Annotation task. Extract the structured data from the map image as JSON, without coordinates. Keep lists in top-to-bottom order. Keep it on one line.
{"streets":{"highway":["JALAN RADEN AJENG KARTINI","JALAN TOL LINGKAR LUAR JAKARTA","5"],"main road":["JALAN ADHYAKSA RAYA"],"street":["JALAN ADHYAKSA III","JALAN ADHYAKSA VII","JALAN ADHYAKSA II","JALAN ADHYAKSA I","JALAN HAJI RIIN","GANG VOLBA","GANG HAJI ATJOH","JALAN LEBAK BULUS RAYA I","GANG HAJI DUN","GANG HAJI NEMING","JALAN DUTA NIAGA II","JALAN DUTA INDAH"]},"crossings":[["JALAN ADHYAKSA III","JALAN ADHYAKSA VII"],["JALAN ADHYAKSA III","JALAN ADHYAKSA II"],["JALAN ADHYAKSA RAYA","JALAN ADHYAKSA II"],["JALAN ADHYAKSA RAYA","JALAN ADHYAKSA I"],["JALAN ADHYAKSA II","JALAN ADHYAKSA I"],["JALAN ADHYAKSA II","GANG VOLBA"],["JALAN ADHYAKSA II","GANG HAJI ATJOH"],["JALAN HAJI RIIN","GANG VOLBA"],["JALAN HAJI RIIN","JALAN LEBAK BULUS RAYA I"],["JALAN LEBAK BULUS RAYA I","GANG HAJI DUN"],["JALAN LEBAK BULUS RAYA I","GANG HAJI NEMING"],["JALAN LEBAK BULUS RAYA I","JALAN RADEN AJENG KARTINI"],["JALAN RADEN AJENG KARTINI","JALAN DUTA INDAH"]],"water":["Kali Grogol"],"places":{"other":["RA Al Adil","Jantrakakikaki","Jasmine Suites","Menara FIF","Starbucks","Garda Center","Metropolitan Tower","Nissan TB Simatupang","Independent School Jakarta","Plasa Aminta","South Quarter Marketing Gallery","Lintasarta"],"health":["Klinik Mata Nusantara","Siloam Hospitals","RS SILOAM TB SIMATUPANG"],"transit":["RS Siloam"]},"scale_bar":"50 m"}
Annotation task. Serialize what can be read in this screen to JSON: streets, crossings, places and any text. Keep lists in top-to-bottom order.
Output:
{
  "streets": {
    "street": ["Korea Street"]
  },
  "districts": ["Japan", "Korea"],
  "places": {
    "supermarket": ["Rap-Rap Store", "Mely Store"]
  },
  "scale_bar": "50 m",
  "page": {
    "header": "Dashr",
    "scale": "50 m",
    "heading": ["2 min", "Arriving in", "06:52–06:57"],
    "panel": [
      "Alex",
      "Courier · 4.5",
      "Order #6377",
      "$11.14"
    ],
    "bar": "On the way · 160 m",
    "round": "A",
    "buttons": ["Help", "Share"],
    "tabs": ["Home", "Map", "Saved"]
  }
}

Task goal
From the listing above, collect every line that mentions the word "Annotation".

Written response
Annotation task. Extract the structured data from the map image as JSON, without coordinates. Keep lists in top-to-bottom order. Keep it on one line.
Annotation task. Serialize what can be read in this screen to JSON: streets, crossings, places and any text. Keep lists in top-to-bottom order.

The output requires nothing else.